Die spezifischen Anforderungen an die Transaktionsmatrix sollen in einer überarbeiteten Version der Gewinnabgrenzungsaufzeichnungs-Verordnung („GAufzV“) präzisiert werden. Basierend auf der Gesetzesbegründung ist davon auszugehen, dass dort folgende Informationen anzugeben sind:
-
der Gegenstand und die Art der Geschäftsvorfälle (a),
-
die an den Geschäftsvorfällen Beteiligten unter Kennzeichnung von Leistungsempfänger und Leistungserbringer (b),
-
das Volumen und das Entgelt der Geschäftsvorfälle (c),
-
die vertragliche Grundlage (d),
-
die angewandte Verrechnungspreismethode (e),
-
die betroffenen Steuerhoheitsgebiete (f) und
-
Informationen dazu, ob die Geschäftsvorfälle nicht der Regelbesteuerung im betreffenden Steuerhoheitsgebiet unterliegen (g).
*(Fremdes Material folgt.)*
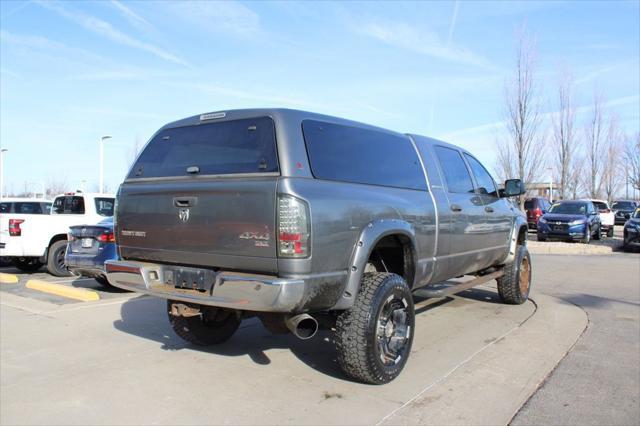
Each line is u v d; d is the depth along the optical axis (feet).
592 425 11.61
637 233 54.19
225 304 12.05
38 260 37.27
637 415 12.15
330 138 13.64
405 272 15.75
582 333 19.30
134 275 14.12
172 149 14.64
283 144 12.25
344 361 13.23
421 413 12.01
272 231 11.53
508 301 24.09
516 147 75.87
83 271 27.04
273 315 13.29
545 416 12.03
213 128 13.83
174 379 14.15
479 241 20.38
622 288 29.60
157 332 18.99
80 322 20.35
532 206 81.76
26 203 41.52
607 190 140.46
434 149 18.75
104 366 15.21
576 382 14.19
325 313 13.88
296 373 14.64
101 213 36.29
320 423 11.48
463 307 23.70
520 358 16.12
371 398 12.84
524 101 75.10
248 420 11.60
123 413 11.97
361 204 13.25
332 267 12.27
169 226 13.47
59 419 11.66
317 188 12.19
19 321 20.48
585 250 52.54
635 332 19.51
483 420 11.71
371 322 13.01
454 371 14.83
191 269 13.12
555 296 26.91
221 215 12.35
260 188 11.75
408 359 15.88
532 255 49.98
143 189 14.21
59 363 15.46
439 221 17.12
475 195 20.79
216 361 15.71
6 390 13.35
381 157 15.43
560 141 98.89
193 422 11.50
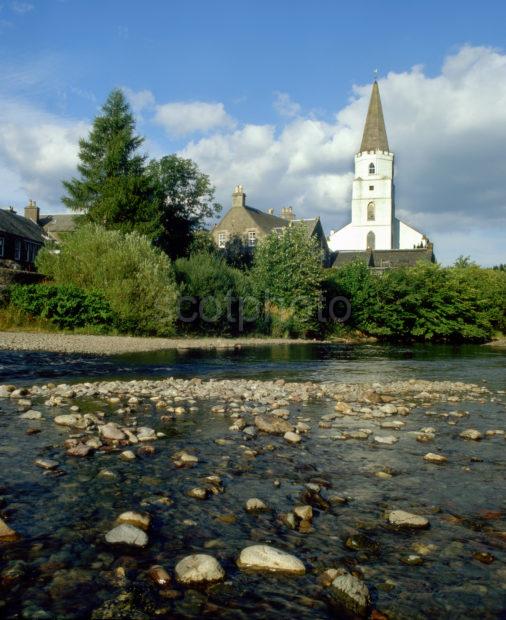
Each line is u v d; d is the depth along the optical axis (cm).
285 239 3750
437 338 4506
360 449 595
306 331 3922
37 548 321
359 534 354
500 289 4738
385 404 909
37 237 5053
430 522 386
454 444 629
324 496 438
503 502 431
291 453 569
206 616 256
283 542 345
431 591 288
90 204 4112
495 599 281
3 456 511
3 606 257
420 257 7050
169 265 2780
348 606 269
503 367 1819
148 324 2598
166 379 1186
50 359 1489
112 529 343
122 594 272
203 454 552
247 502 404
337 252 7462
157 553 321
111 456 528
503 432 699
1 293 2378
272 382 1193
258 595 277
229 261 5919
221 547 333
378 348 3100
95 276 2567
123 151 4100
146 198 4128
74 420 653
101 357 1644
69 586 278
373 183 8512
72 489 428
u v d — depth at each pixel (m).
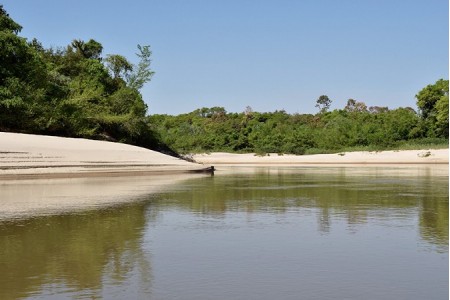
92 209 13.27
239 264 7.11
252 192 19.08
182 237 9.23
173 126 120.00
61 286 6.00
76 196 16.83
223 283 6.13
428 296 5.61
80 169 29.67
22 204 14.33
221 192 18.98
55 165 28.77
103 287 5.97
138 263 7.18
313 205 14.47
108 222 11.02
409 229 10.10
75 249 8.13
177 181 26.12
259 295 5.64
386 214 12.43
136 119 49.41
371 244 8.55
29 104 40.03
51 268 6.89
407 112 94.75
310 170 43.09
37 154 29.56
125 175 31.39
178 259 7.42
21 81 40.50
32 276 6.47
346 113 117.00
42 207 13.65
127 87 54.03
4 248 8.20
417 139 82.12
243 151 91.00
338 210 13.28
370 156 68.12
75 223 10.83
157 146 54.41
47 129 44.16
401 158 64.00
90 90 48.34
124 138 49.84
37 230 9.93
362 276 6.45
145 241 8.84
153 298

Die weiteren Teile bzw. die vollumfängliche Verrechnungspreisdokumentation sind in diesem Fall nur auf gesonderte Aufforderung innerhalb von 30 Tagen vorzulegen.
Praktische Auswirkungen und Herausforderungen
Obwohl die Definition eines „Anforderungspakets“ in § 90 Abs. 4 AO-E mit Fokus auf die Transaktionsmatrix im Rahmen des Local Files eine Erleichterung der Dokumentation suggeriert, bleibt die Möglichkeit einer Anforderung der vollumfänglichen Verrechnungspreisdokumentation zu jeder Zeit bestehen. Diese Anforderung kann sowohl zusammen mit der Prüfungsanordnung als auch im Verlauf einer laufenden Betriebsprüfung erfolgen. Hier bleibt die konkrete Umsetzung dieser Regelung durch die Finanzverwaltung abzuwarten.
Sofern die vollumfängliche Verrechnungspreisdokumentation erst nachträglich angefordert wird, profitieren Unternehmen gegebenenfalls von einer zeitlichen Entzerrung. Diese erhalten dadurch einen „zusätzlichen“ Zeitraum von 30 Tagen für die Erstellung der Sachverhaltsdokumentation, Angemessenheitsanalyse sowie Funktions- und Risikoanalyse.
Jedoch sollten die erweiterten Anforderungen an die Transaktionsmatrix, die nach § 90 Abs. 4 AO-E innerhalb von 30 Tagen nach Bekanntgabe der Prüfungsanordnung eingereicht werden muss, nicht unterschätzt werden. Insbesondere die geforderten zusätzlichen Informationen, wie sie in den vorgenannten Punkten e und g aufgeführt sind, könnten für dokumentationspflichtige Unternehmen erhebliche Herausforderungen darstellen.
Tatsächliche oder nur scheinbare Entlastung?
Die zentrale Frage lautet also: Bringt das Bürokratieentlastungsgesetz tatsächlich eine Entlastung im Bereich der Verrechnungspreisdokumentation?
Die konkreten Auswirkungen des Gesetzes hängen letztlich von der Umsetzung durch die Finanzverwaltung ab. Unserer Einschätzung nach ist zu erwarten, dass die Finanzverwaltung bereits aus den im Rahmen von § 90 Abs. 4 AO-E vorgelegten Dokumenten Fragen ableiten könnte, die im Zuge der Betriebsprüfung zu beantworten sind – möglicherweise sogar parallel zur Vorbereitung der vollumfänglichen Verrechnungspreisdokumentation. Ohne klare Vorgaben zu Schwellenwerten „wesentlicher“ Transaktionen auf Basis der „vorab“ einzureichenden Transaktionsmatrix ist keine echte Erleichterung in Bezug auf den Umfang der Verrechnungspreisdokumentation zu erwarten. Auch bei der Umsetzung des BEG IV bleibt der geforderte Umfang der Verrechnungspreisdokumentation ungewiss – kombiniert mit einer weiterhin verkürzten Vorlagefrist.
Die Erleichterungen sind somit eher überschaubar und ändern daher unseres Erachtens nichts an der klaren Empfehlung, für zukünftige Betriebsprüfungen jährliche Vorratsdokumentationen zu erstellen. Diese sollten vorsorglich um die nach der Gesetzesbegründung definierte Transaktionsmatrix ergänzt werden.
Update: Der Bundesrat hat dem Gesetz am 18. Oktober 2024 zugestimmt. Damit dürfte das Gesetz kurzfristig verkündet werden und in Kraft treten.